CHESIL BEAH DE IAN MCEWAN

CHESIL BEACH
de MCEWAN, IAN
EDITORIAL ANAGRAMA, S.A.
Lengua: CASTELLANO
Encuadernación: Tapa blanda
ISBN: 9788433974709
Colección: PANORAMA DE NARRATIVAS
Nº Edición:1ª
Año de edición:2008
Plaza edición: BARCELONA
La envergadura de su novela Expiación permite apreciar la justa dimensión de su nuevo libro. El autor británico ha actuado con gran libertad al construir una historia que bordea lo nimio y crea un drama verídico, abierto al análisis y la reflexión. Es una obra espléndida, absorbente y equilibrada, en la que no sobra una palabra.
Tienen poco más de veinte años y se conocieron en una manifestación en contra de las armas nucleares. Florence es una chica de clase media alta. Edward, en cambio, pertenece a una familia que vive en la zona baja de la clase media. Ambos son inocentes, y vírgenes, y tras un largo cortejo se han casado. Es un día de julio de 1962, y el tsunami de la revolución sexual no ha llegado a Inglaterra. Edward y Florence van a pasar su noche de bodas en un hotel junto a Chesil Beach. Y lo que sucede esa noche es la materia con que McEwan construye su chejoviano, terrible mapa de una relación, del amor, del sexo, y también de una época, y de sus discursos y sus silencios.
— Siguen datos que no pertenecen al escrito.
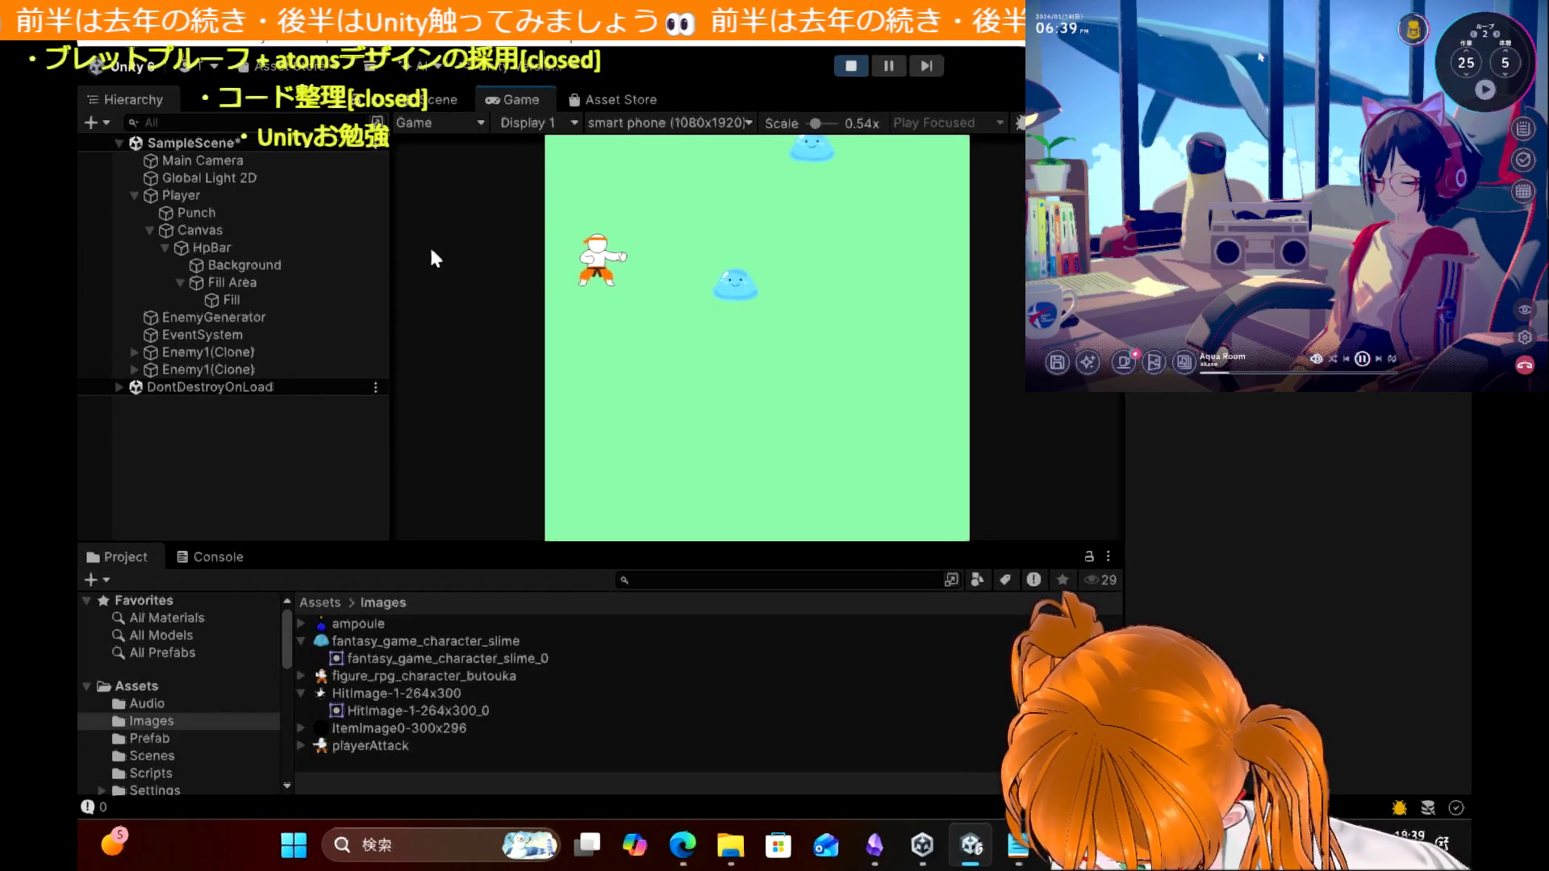
{"action": "key", "text": "Right"}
La aparición de Chesil Beach, la última, breve y excelente novela de Ian McEwan, coincide con la exhibición de la película Expiación, traslación fiel y algo afectada de la gran novela épica del mismo autor. Empiezo mencionando esta circunstancia, porque no es casual que coincidan dos obras de calibre tan distinto. A la sinfonía heroica le acompaña una pieza de cámara -un símil derivado de la profesión de la protagonista de Chesil Beach- escrita con el convencimiento de que la envergadura de Expiación permitirá apreciar la justa dimensión de Chesil Beach. Lo que no significa que sin conocer la obra de Ian McEwan no se pueda leer Chesil Beach con gusto y provecho, sino que Ian McEwan no habría podido escribir Chesil Beach sin la existencia de la obra anterior, sin la certeza de haber demostrado la capacidad de afrontar con éxito empresas colosales, de que ningún matiz será pasado por alto y ninguna renuncia atribuida a desidia o insolvencia. De lo que se sigue que Ian McEwan ha actuado con gran libertad a la hora de construir una historia que bordea lo nimio.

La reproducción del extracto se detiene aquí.